### SELECTED EXCERPT
Yes, momentum is conserved. Use that to figure out the velocity of the first guy after the collision.
 
  • #5
Doc Al said:
Yes, momentum is conserved. Use that to figure out the velocity of the first guy after the collision.

so...

m1v1 + m2v2 = m1v1` + m2v2`
(80 kg)(7.5 m/s [E20S] = (80kg)(V1`) + (90 kg)(3 m/s[N30E])
600 kgm/s [E20S] = (80kg)(V1`) + 270 kgm/s [N30E]
600 kgm/s [E20S] - 270 kgm/s [N30E]
563.8155 kgm/s[E]+205.212086 kgm/s+233.826 kgm/s+135 kgm/s[W] = (80kg)(V1`)
428.8155 kgm/s[E] + 439.038086 kgm/s = (80kg)(V1`)
613.44 kgm/s [S44.3E] = (80kg)(V1`)
7.668 m/s [S44.3E]

But why can't i just simple use this equation
1/2m1v1^2 = 1/2m1v1`^2 + 1/2m2v2`^2
This way i don't have to use the orientation since its scaler
 
  • #6
Lolagoeslala said:
But why can't i just simple use this equation
1/2m1v1^2 = 1/2m1v1`^2 + 1/2m2v2`^2
This way i don't have to use the orientation since its scaler
You can't use it because it's not true. In general, kinetic energy is not conserved in a collision. (When it is conserved, it's called a perfectly elastic collision.) But momentum is always conserved.
 
  • #7
Doc Al said:
You can't use it because it's not true. In general, kinetic energy is not conserved in a collision. (When it is conserved, it's called a perfectly elastic collision.) But momentum is always conserved.

Im confused... so for the kinetic energy it is the work being done...
after the collision wouldn't the work be transferred into some other energy?
 
  • #8
Lolagoeslala said:
Im confused... so for the kinetic energy it is the work being done...
after the collision wouldn't the work be transferred into some other energy?
The kinetic energy 'lost' in the collision is transformed to other forms of energy, such as 'heat'.
 
  • #9
Doc Al said:
The kinetic energy 'lost' in the collision is transformed to other forms of energy, such as 'heat'.

yes... so
why can't i use the equation for kinetic energy
is it because some of the energy has been used for other energies?
 
  • #10
Lolagoeslala said:
yes... so
why can't i use the equation for kinetic energy
Because kinetic energy is not conserved. (Total energy including everything is always conserved, but you have no way of using that fact.)

### REQUIREMENT
Decide whether each statement agrees with the collision thread. Answer yes or no and quote the words that decide it: (a) kinetic energy is always conserved in a collision; (b) a collision that conserves kinetic energy is called a perfectly elastic collision; (c) the kinetic energy lost in the collision turns into other forms of energy, such as heat.

(Data records)

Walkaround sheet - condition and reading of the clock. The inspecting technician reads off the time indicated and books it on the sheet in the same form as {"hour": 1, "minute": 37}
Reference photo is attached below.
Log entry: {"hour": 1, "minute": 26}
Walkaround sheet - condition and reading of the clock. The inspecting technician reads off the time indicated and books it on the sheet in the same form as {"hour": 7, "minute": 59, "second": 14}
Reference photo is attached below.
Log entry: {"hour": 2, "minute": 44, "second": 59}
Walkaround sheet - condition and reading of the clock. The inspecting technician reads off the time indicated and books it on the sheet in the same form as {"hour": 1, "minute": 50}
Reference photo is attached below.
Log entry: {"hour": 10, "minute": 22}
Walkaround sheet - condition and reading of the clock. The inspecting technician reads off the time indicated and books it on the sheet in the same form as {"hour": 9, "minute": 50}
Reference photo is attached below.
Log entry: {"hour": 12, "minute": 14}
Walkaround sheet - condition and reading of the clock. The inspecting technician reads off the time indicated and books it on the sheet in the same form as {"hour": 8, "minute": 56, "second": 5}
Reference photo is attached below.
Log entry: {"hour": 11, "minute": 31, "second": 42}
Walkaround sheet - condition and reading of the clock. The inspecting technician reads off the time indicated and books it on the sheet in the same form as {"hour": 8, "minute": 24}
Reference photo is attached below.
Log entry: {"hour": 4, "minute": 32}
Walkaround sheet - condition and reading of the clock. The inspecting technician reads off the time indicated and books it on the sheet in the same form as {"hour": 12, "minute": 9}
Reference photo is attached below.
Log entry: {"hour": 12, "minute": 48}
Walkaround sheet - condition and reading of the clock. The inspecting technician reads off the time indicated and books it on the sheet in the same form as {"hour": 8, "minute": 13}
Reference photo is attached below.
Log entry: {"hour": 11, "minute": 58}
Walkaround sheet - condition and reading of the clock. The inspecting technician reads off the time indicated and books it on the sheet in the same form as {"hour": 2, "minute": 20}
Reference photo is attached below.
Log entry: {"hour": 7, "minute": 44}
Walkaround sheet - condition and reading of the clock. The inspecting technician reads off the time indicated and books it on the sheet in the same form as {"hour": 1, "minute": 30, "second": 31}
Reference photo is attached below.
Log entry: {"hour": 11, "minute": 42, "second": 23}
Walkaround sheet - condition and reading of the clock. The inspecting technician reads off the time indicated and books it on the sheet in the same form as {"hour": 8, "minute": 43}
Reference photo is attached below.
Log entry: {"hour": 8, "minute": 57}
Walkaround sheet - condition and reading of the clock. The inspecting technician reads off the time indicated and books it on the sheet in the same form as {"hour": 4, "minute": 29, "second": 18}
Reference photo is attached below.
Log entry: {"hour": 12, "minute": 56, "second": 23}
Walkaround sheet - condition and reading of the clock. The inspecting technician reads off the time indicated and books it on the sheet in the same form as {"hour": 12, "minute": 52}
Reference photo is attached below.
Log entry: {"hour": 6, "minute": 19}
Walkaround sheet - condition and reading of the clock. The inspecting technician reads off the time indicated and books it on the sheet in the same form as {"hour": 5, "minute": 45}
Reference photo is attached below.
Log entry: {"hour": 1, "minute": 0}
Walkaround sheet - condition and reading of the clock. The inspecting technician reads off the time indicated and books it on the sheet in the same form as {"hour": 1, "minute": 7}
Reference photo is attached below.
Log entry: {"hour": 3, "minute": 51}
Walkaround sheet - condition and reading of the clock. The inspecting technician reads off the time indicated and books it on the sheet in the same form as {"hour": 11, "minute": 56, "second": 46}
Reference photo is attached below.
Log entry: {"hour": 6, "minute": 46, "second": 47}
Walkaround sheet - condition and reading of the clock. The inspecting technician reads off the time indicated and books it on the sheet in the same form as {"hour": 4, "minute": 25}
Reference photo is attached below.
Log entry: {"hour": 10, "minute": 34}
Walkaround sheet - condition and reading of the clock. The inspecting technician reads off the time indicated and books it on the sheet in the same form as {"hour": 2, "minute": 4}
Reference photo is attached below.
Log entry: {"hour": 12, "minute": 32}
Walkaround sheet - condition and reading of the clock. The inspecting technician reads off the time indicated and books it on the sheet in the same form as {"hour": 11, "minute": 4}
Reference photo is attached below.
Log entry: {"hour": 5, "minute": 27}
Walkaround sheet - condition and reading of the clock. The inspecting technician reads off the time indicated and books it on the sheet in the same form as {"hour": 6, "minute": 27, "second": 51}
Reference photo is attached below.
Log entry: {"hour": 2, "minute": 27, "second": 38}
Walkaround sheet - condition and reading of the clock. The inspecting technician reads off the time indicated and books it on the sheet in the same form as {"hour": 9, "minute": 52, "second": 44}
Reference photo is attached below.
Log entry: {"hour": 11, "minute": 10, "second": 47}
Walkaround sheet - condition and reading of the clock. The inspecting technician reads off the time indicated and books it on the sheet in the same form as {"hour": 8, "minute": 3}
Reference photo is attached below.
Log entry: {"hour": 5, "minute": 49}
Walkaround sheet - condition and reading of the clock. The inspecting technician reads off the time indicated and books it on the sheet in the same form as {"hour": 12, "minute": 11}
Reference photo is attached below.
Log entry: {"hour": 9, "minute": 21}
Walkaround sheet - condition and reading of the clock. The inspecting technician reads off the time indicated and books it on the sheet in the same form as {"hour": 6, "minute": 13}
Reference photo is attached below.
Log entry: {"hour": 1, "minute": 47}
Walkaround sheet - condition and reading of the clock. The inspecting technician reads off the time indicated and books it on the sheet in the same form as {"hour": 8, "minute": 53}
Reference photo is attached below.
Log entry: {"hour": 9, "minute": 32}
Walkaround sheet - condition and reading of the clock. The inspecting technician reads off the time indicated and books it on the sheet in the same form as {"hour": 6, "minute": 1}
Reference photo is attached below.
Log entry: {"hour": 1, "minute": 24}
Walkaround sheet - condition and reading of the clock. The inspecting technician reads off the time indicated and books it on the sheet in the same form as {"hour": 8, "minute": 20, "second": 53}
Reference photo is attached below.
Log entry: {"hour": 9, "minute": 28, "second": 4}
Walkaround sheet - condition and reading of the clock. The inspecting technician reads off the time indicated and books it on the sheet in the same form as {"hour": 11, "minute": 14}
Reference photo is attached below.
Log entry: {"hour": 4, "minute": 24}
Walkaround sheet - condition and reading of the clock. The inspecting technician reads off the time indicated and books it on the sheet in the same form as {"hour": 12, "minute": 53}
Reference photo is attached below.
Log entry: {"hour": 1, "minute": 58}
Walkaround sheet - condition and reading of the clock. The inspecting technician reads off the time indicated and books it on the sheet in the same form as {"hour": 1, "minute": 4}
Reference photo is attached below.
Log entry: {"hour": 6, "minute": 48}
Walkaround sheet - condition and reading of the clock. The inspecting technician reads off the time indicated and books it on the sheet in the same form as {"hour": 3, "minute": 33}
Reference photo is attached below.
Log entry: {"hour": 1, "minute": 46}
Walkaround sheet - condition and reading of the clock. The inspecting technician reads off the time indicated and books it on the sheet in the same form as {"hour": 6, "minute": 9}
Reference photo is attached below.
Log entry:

### OUTPUT
(a) No: "In general, kinetic energy is not conserved in a collision."
(b) Yes: "When it is conserved, it's called a perfectly elastic collision."
(c) Yes: "The kinetic energy 'lost' in the collision is transformed to other forms of energy, such as 'heat'."